We picked up our trash — including the smashed orange — and left the park. Before taking him home, Jack stopped at a hardware store to buy a length of wire. Next he drove us to an Italian restaurant where he was apparently well known. Although the dining room was empty at this late afternoon hour, we were welcomed back into the kitchen, where Jack talked the busy cook into giving him the other essentials for a tin can telephone. The cook even washed out the cans, and added supervision to Jason’s efforts to assemble the parts.
When it was finished, the cook urged Jason to take one end into the dining room while he held the other end in the kitchen. What they whispered back and forth, I’ll never know, but it caused a great deal of amusement on both sides.
With some difficulty, and only with promises to return soon, were we able to leave without eating a meal. Jason was quiet on the way home, and when we pulled up in front of the house, he said, “Don’t tell Gilly what I said about her, okay?”
“Okay,” I said, relieved to see some sign of brotherly affection in him after all.
Jack told him that he’d ask Giles if Jason could go with him to the Italian restaurant some time.
“That would be fun,” he said, but he seemed subdued, perhaps not believing Jack would follow through.

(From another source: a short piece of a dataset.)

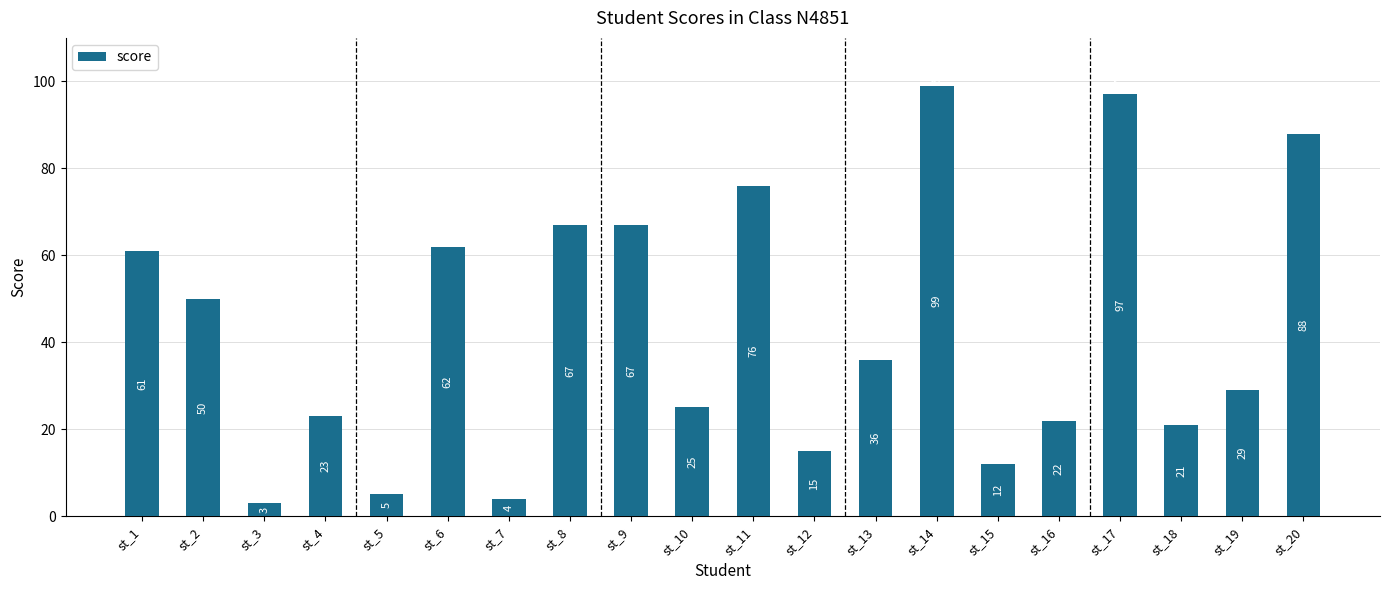

What is the minimum value shown in the chart?

3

He thanked us and said good-bye, taking the tin can phone with him. As he walked into the house, I saw him speaking into one end, while holding the other to his ear, absorbed in some private conversation with himself.
46
FRIDAY AFTERNOON, SEPTEMBER 15
Las Piernas
Nicholas Parrish surveyed his new workroom with pride. A vast improvement over the last one.
Again, he had to give his little Moth credit. His Moth had seen that he was hampered in his work, and had suggested this alternative. This was infinitely more suitable to his needs. The workbench was larger, there was a sink nearby, and even — to his delight — a freezer.

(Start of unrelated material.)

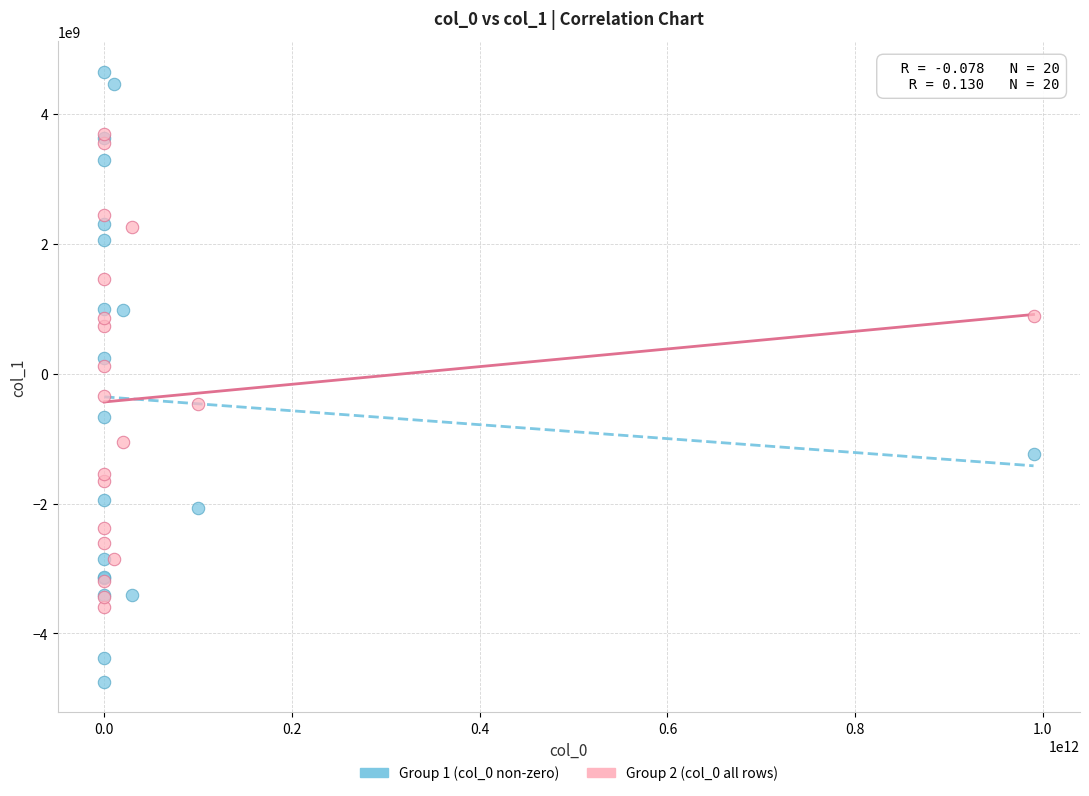

In the Group 1 (col_0 non-zero) series, what Y value is closest to -47052985?

245088673.2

The dwelling itself was more comfortable than his last, but that was of little matter to him. He was not a soft man, after all. Like any other artist, he was most concerned with the space in which he would do his creative work. He had spent several days getting this place shaped up to his satisfaction — emptying the freezer of its previous contents and so on — and now — voilà! Perhaps it was not a studio worthy of his masterpieces — Alas, could there ever be such a place? — but he would be able to carry on very well here.

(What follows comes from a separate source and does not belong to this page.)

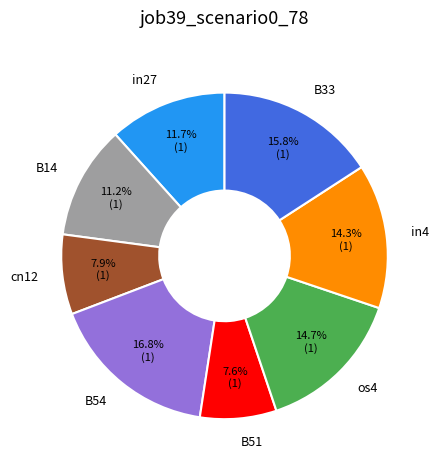

How many slices are in this pie chart?

8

He could not help feeling a sense of pride in the way things were going lately. Irene was actually seeing a shrink! Obviously, he had her on the verge of a nervous breakdown. Delightful! What good were shrinks when one’s terrors were real? She was terrified, all right! Just as he had promised.
Witness the woman’s reaction to those bones! It made him wish he had stayed around to see what had happened when she got the roses.